Today, the influence of Irish people has continued to flourish, and it gives hope for a settled future in the post-pandemic era.

It has been a tough twelve months, and even apart from Covid-19 and its many variants, the world faces some severe challenges.

US-based Samantha Power hails from Castleknock, Dublin

But Irish people are in the vanguard of trying to unpick these problems.

Former president Mary Robinson is at the forefront of the efforts of championing human rights globally, and in tackling the problems of the climate change emergency and the humanitarian crisis of refugees in the world’s most benighted places.

Samantha Power from Castleknock, Dublin served as US Ambassador to the United Nations 2013-2017 and is currently Administrator of the United States Agency for International Development.

Under newly elected President Joe Biden the US will be once again helping international organisations to tackle the world’s most severe problems.

In the world of culture and entertainment, Ireland has always punched above its weight.

In London, one of the most prestigious posts in classical music is held by Limerick man John Gilhooly from Castleconnell.

Mr Gilhooly OBE, is the Artistic and Executive Director of Wigmore Hall, a central London chamber music venue.

When he became Artistic Director in 2005, he was "the youngest director of an internationally acclaimed concert hall".

BP CEO Bernard Looney

Airlines have long benefited from the expertise of Irish people at the controls.

Last year, Willie Walsh stood down after a long career as CEO of International Airlines Group — one of the world’s largest airline groups which includes British Airways, Iberia and Aer Lingus.

The CEO of British Airways today is another Irishman, Sean Doyle from Co. Cork.

In Australia, Qantas — regularly voted the best airline in the world — has had Dublin man Alan Joyce as its CEO since 2003.

Supplying many of them with oil is BP, whose boss today is Bernard Looney from Co. Kerry.

On a different track, Trainline — one of the biggest independent digital rail and coach ticketing platforms in Europe — is run by Dublin woman Clare Gilmartin, the CEO.

Hilary McGrady, from Lisburn in Northern Ireland, is the Director General of the National Trust, one of the biggest conservation and environmental agencies in the world.

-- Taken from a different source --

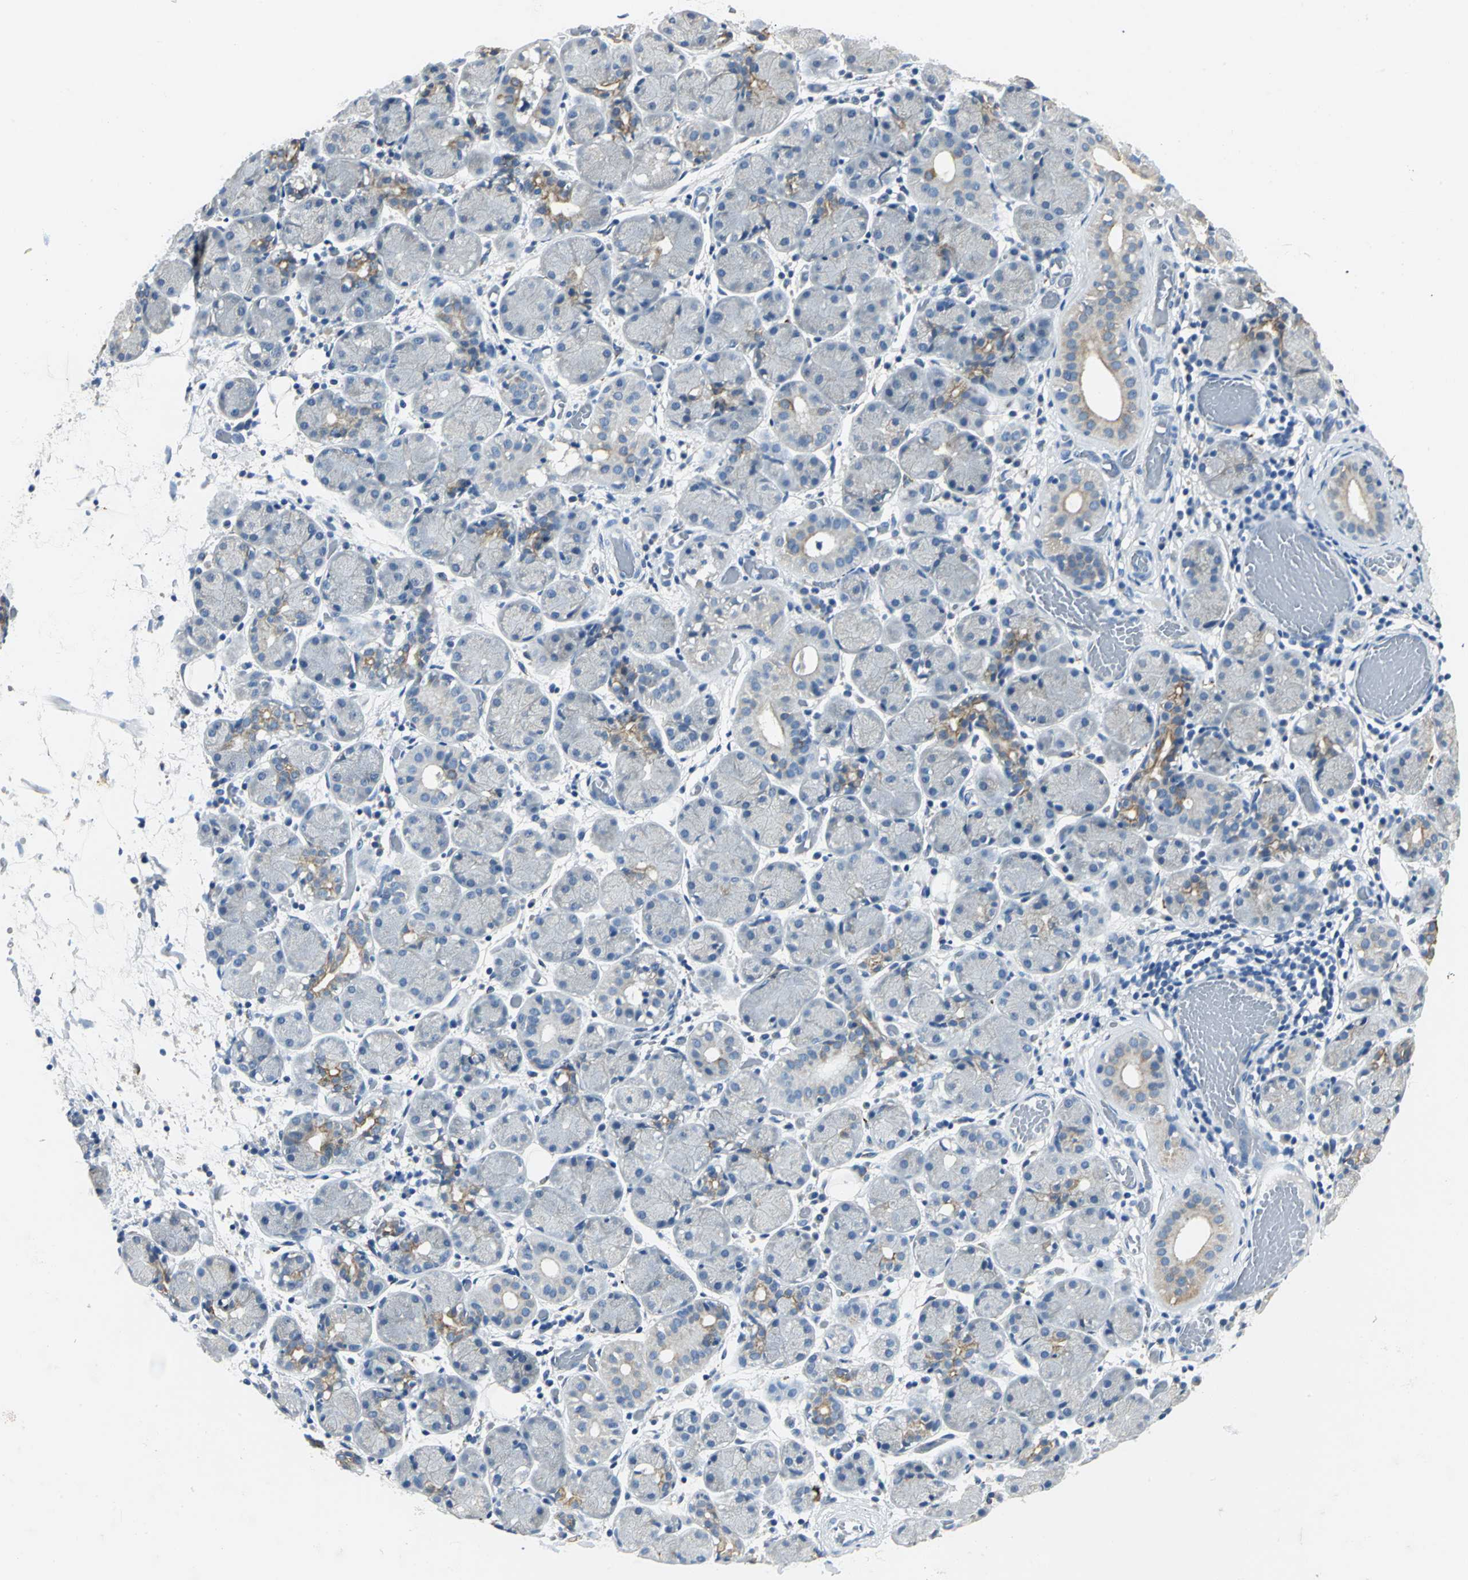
{"staining": {"intensity": "moderate", "quantity": "<25%", "location": "cytoplasmic/membranous"}, "tissue": "salivary gland", "cell_type": "Glandular cells", "image_type": "normal", "snomed": [{"axis": "morphology", "description": "Normal tissue, NOS"}, {"axis": "topography", "description": "Salivary gland"}], "caption": "High-power microscopy captured an IHC image of normal salivary gland, revealing moderate cytoplasmic/membranous positivity in about <25% of glandular cells.", "gene": "B3GNT2", "patient": {"sex": "female", "age": 24}}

Dr Gillian Tully, from Northern Ireland, is Forensic Science Regulator in the UK on behalf of the British government,and is responsible for setting standards in forensic science.

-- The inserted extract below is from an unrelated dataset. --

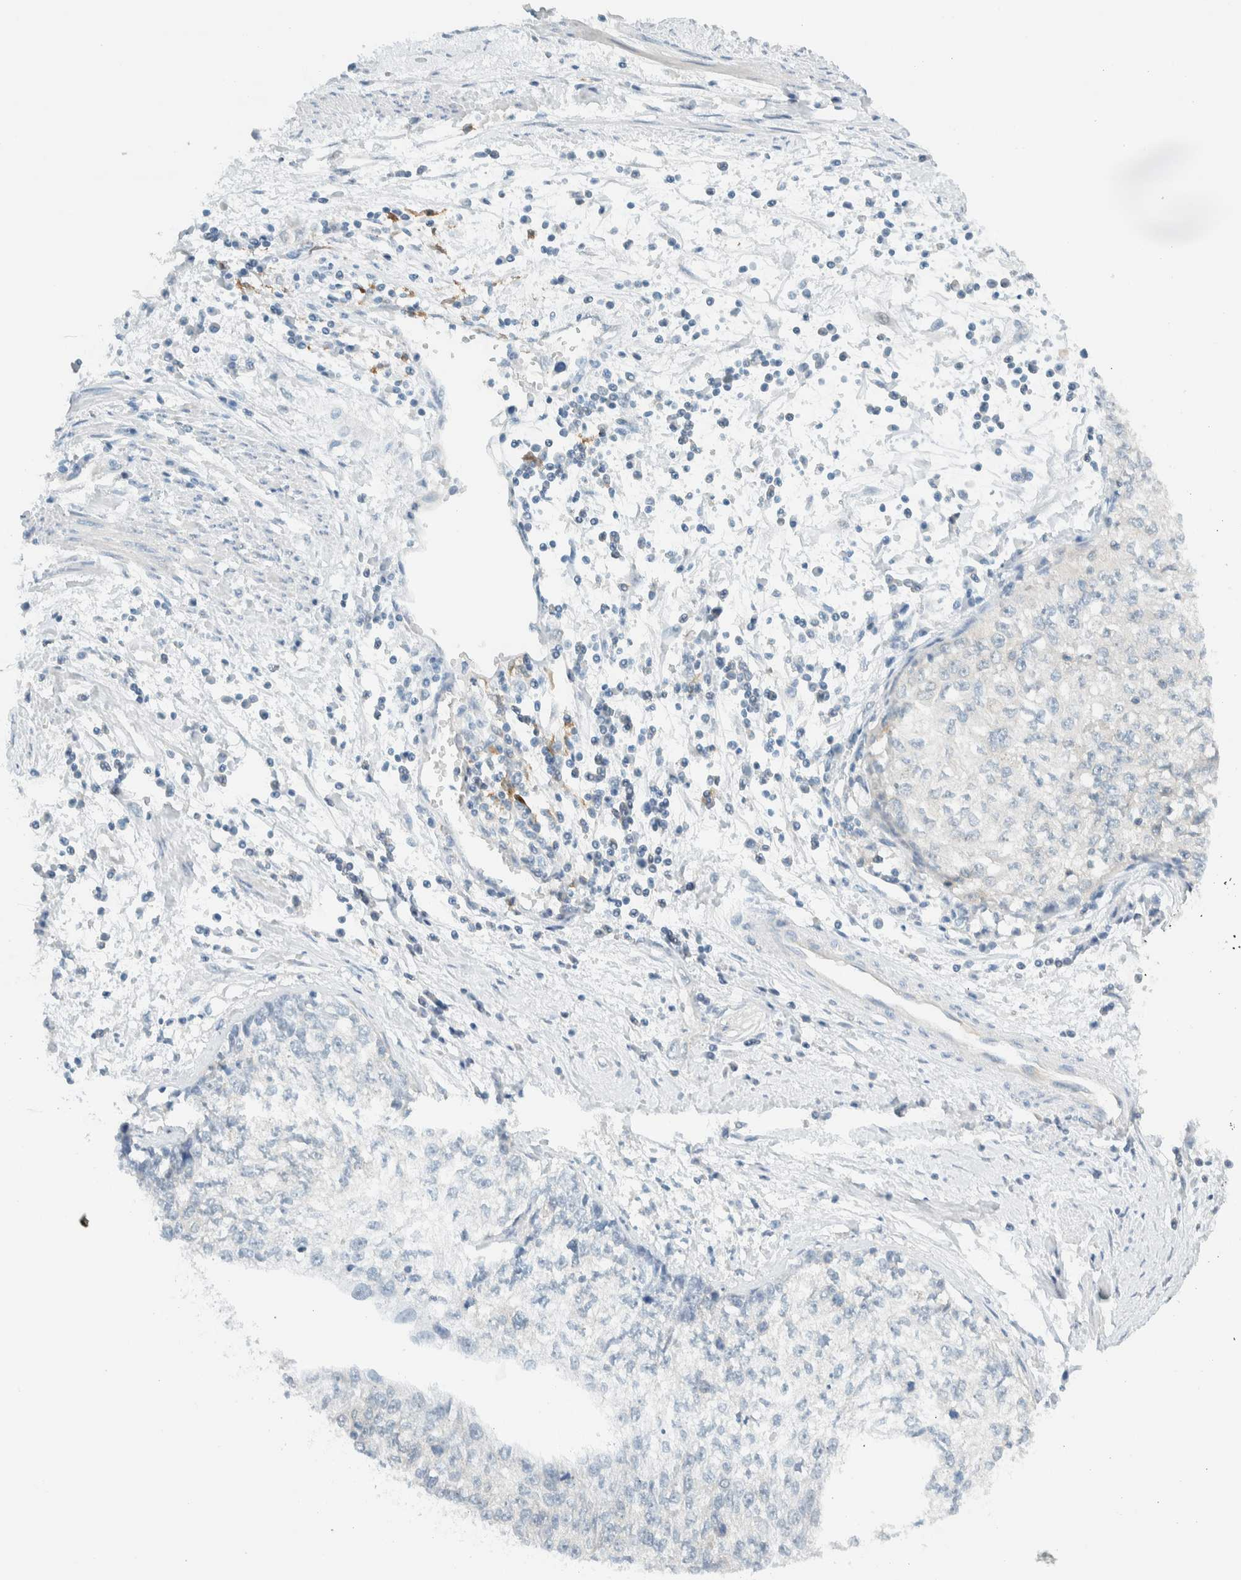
{"staining": {"intensity": "negative", "quantity": "none", "location": "none"}, "tissue": "cervical cancer", "cell_type": "Tumor cells", "image_type": "cancer", "snomed": [{"axis": "morphology", "description": "Squamous cell carcinoma, NOS"}, {"axis": "topography", "description": "Cervix"}], "caption": "DAB (3,3'-diaminobenzidine) immunohistochemical staining of cervical cancer demonstrates no significant staining in tumor cells.", "gene": "NDE1", "patient": {"sex": "female", "age": 57}}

Her work has included provision of expert evidence to courts in the UK and overseas, and extensive collaborative working with forensic practitioners around the world.

In health matters Dr Michael Ryan is executive director of the World Health Organisation in Switzerland, while in Scotland Belfast woman Dr Philippa Whitford is the MP for Central Ayrshire and, as a surgeon, the SNP Health spokesperson in the House of Commons.

World Health Organization (WHO) Health Emergencies Programme head Michael Ryan

In England, Irishwoman Dr Susan Hopkins is Healthcare Epidemiologist Consultant in Infectious Diseases and Microbiology at Public Health England, and Dublin woman Yvonne Doyle is Regional Director for London at Public Health England.

Both have been extraordinarily busy since March last year.

Further afield, and we move on to the most powerful person on the planet.

There have been many US presidents with Irish origins, although all were born in the US. Joe Biden is the latest, with roots in both Co. Mayo and Co. Louth.

Australia, like the USA, has had several heads of government of Irish descent, as has Chile (Bernardo O’Higgins) and Mexico (Vincente Fox).

Only New Zealand and the United Kingdom have had Irish-born prime ministers.

New Zealand’s three Irish premiers were Daniel Pollen from Dublin, John Ballance from Glenavy in Co. Antrim and William Massey from Co. Derry.

The UK’s only Irish-born prime minister remains Dublin-born Arthur Wellesley, the Duke of Wellington, although Prime Minister George Canning described himself as "an Irishman born in London".